◆ **What the task requires**
What you return must be the exact lines of the material below, from the first through the one that has "For every layout", with no pictures and, please, nothing else.

◆ **Data records**

---------------

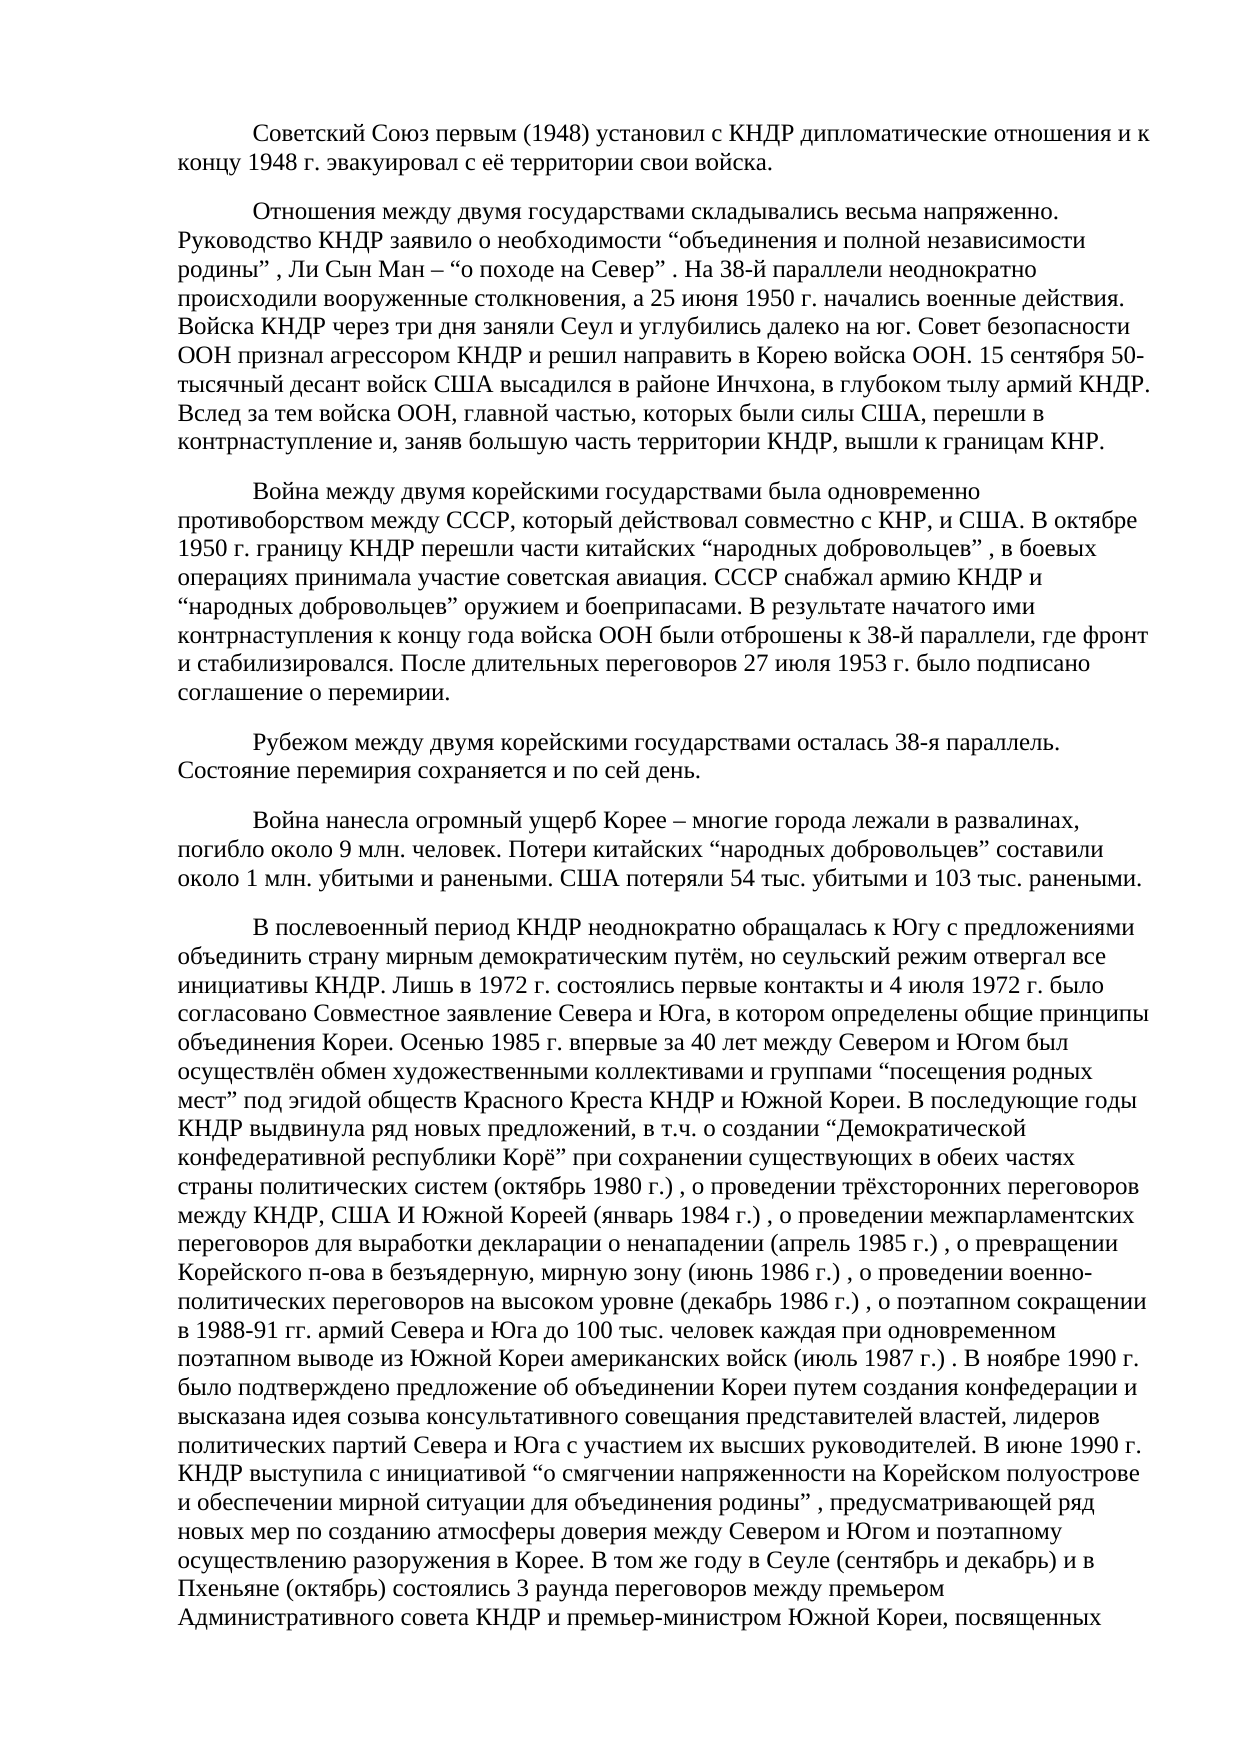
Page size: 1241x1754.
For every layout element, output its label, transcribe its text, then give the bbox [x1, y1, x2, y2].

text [177, 912, 1152, 1631]
text Война нанесла огромный ущерб Корее – многие города лежали в развалинах, погибло около 9 млн. человек. Потери китайских “народных добровольцев” составили около 1 млн. убитыми и ранеными. США потеряли 54 тыс. убитыми и 103 тыс. ранеными. [177, 805, 1152, 891]
text Война между двумя корейскими государствами была одновременно противоборством между СССР, который действовал совместно с КНР, и США. В октябре 1950 г. границу КНДР перешли части китайских “народных добровольцев” , в боевых операциях принимала участие советская авиация. СССР снабжал армию КНДР и “народных добровольцев” оружием и боеприпасами. В результате начатого ими контрнаступления к концу года войска ООН были отброшены к 38-й параллели, где фронт и стабилизировался. После длительных переговоров 27 июля 1953 г. было подписано соглашение о перемирии. [177, 476, 1152, 706]
text Рубежом между двумя корейскими государствами осталась 38-я параллель. Состояние перемирия сохраняется и по сей день. [177, 727, 1152, 784]
text Отношения между двумя государствами складывались весьма напряженно. Руководство КНДР заявило о необходимости “объединения и полной независимости родины” , Ли Сын Ман – “о походе на Север” . На 38-й параллели неоднократно происходили вооруженные столкновения, а 25 июня 1950 г. начались военные действия. Войска КНДР через три дня заняли Сеул и углубились далеко на юг. Совет безопасности ООН признал агрессором КНДР и решил направить в Корею войска ООН. 15 сентября 50-тысячный десант войск США высадился в районе Инчхона, в глубоком тылу армий КНДР. Вслед за тем войска ООН, главной частью, которых были силы США, перешли в контрнаступление и, заняв большую часть территории КНДР, вышли к границам КНР. [177, 196, 1152, 455]
text Советский Союз первым (1948) установил с КНДР дипломатические отношения и к концу 1948 г. эвакуировал с её территории свои войска. [177, 118, 1152, 176]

---------------

◆ **Exercise result**
Page size: 1241x1754.
For every layout element, output its label, transcribe its text, then give the bbox [x1, y1, x2, y2].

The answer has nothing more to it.